* OBJECTIVES:
A: Answer these questions from the post on permutations, one answer per line, marked the same way:
(i) What does pⁱ stand for?
(ii) What two names does the post give for |p|?
(iii) For what has the author found what they believe to be a solution?
B: Write out the passage of the post on permutations starting at "The straightforward solution" and ending at "is down below.", substituting "costly" for "expensive".
C: According to the post on permutations, what is the drawback of the straightforward solution? Answer in one to three sentences.

* SOURCE DOCUMENT:
Here’s a problem I couldn’t find any search results for: given two sequences a and b and a fixed permutation p, is b reachable by repeated applications of p to a? And if so, can you efficiently return the number of applications necessary?

Find i s.t. pⁱ(a) = b if it exists or return None
where pⁱ is i applications of the permutation p.

The straightforward solution is to check each pⁱ(a) for 0 < i < |p| where |p| is the order of p, or cycle length. This is potentially expensive for large |p|.

For certain classes of permutations p, I have found what I believe to be a solution; here’s the explanation and the code is down below.

* SUPPLIED DATA:

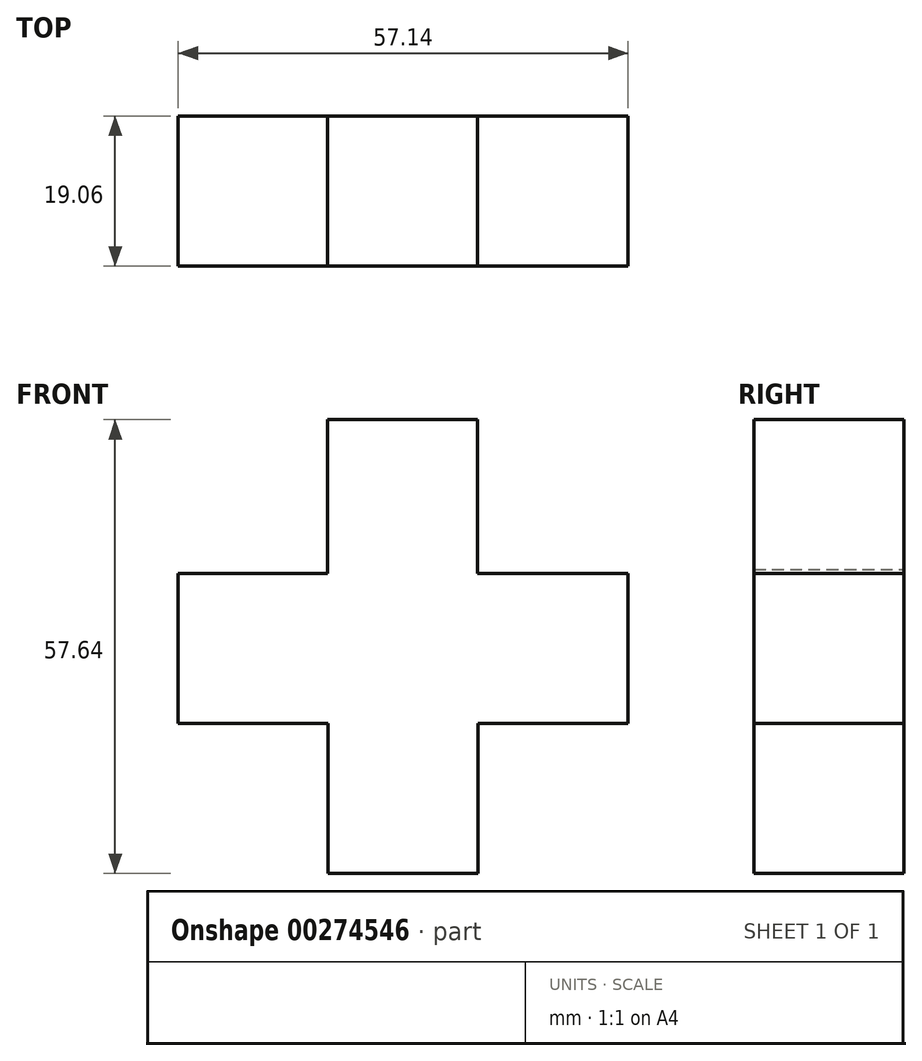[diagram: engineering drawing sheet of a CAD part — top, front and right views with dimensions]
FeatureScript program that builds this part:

* FULL ANSWERS:
A:
(i) i applications of the permutation p
(ii) The order of p, or cycle length
(iii) Certain classes of permutations p

B:
The straightforward solution is to check each pⁱ(a) for 0 < i < |p| where |p| is the order of p, or cycle length. This is potentially costly for large |p|.

For certain classes of permutations p, I have found what I believe to be a solution; here’s the explanation and the code is down below.

C: The straightforward solution checks each pⁱ(a) for 0 < i < |p|, where |p| is the order of p. This is potentially expensive when |p| is large.